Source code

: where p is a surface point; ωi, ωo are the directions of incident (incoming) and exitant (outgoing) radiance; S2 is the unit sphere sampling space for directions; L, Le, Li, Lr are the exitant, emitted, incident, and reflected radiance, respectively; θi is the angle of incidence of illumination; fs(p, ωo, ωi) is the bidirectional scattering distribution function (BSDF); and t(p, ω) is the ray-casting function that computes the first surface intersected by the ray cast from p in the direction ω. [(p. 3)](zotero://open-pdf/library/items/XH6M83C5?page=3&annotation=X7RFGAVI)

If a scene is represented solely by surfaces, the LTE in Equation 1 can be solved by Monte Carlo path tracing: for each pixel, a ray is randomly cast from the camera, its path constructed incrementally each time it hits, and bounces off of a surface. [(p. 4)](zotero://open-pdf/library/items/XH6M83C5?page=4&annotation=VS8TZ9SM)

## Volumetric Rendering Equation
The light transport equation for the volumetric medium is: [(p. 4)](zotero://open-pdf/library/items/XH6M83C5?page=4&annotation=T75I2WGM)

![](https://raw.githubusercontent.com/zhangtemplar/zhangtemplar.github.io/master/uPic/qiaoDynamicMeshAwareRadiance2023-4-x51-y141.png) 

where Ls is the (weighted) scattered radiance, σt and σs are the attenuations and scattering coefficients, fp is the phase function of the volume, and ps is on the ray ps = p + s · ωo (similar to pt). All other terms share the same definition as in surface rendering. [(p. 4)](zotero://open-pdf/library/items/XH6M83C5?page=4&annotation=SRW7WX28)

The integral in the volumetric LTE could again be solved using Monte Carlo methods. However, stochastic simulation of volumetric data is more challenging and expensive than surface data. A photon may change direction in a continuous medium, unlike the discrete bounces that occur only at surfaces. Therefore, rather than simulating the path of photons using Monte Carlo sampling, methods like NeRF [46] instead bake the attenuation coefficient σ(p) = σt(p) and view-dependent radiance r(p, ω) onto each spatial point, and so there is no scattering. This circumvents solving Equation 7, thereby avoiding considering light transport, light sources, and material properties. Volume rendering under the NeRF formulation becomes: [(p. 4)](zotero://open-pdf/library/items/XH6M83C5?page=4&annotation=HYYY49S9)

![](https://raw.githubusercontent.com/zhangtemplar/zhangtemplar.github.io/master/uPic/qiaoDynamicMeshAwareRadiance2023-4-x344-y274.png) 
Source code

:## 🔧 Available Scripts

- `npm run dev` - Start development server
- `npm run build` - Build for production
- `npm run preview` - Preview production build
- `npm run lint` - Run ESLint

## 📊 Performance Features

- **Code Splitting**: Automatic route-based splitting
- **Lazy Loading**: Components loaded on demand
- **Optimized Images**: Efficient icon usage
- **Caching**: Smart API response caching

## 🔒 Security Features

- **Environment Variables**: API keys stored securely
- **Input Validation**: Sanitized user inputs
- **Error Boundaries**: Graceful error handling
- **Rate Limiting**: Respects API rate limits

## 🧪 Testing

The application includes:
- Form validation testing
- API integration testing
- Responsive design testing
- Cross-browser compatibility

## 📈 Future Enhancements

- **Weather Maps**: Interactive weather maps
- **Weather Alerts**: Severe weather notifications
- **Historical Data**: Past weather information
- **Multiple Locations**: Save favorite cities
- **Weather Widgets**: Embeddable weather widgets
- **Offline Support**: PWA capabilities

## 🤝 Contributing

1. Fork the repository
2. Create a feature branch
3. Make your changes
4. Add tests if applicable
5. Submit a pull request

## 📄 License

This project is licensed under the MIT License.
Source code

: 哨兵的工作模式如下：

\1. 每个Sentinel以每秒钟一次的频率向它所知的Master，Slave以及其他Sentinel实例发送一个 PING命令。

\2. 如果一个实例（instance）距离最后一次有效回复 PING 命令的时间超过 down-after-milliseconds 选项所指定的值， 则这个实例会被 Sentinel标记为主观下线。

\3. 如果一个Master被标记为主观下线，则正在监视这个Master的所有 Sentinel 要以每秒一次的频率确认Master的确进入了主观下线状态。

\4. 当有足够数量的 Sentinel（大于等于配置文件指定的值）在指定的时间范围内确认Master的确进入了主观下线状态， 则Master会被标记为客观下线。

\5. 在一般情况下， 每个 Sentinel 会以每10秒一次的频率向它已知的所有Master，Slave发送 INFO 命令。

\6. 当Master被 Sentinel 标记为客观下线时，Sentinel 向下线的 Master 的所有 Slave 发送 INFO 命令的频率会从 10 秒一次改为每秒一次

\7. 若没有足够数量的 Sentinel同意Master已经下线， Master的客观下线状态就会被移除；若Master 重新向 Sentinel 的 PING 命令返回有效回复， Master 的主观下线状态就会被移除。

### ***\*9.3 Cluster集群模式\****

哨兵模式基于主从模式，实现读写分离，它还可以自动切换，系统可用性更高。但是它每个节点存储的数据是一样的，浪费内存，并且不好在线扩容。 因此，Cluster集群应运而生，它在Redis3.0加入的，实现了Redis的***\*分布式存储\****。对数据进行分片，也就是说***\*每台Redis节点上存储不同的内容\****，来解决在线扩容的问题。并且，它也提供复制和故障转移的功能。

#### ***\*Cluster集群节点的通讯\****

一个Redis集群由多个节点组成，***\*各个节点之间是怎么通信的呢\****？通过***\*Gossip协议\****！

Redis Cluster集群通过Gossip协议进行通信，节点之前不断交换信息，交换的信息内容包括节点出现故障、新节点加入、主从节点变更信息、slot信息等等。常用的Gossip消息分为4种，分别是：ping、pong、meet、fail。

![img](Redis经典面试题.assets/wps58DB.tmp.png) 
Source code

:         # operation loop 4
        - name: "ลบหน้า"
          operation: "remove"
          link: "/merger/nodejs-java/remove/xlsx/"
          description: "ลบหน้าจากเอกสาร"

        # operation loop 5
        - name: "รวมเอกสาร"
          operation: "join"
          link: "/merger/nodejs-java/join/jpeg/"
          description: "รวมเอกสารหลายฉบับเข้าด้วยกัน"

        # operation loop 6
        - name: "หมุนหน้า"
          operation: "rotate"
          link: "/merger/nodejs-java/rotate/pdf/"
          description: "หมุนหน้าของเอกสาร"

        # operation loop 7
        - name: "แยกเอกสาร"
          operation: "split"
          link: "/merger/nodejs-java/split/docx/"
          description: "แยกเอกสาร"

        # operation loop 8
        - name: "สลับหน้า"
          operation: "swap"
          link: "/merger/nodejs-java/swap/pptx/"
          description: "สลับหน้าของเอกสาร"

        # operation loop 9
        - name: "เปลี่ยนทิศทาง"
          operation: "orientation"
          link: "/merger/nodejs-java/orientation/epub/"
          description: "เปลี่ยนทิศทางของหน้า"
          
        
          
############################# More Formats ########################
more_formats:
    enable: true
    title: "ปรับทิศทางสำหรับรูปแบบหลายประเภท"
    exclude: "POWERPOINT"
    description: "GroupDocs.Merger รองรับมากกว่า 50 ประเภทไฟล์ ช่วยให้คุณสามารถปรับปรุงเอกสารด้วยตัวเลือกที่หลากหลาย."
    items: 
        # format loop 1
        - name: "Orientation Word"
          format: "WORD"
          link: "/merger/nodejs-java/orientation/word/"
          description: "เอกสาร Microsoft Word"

*-*-*

**What you need to do:**
Identify every line in the rows above that contains the string "nodejs", and copy each one.

**Answer:**
          link: "/merger/nodejs-java/remove/xlsx/"
          link: "/merger/nodejs-java/join/jpeg/"
          link: "/merger/nodejs-java/rotate/pdf/"
          link: "/merger/nodejs-java/split/docx/"
          link: "/merger/nodejs-java/swap/pptx/"
          link: "/merger/nodejs-java/orientation/epub/"
          link: "/merger/nodejs-java/orientation/word/"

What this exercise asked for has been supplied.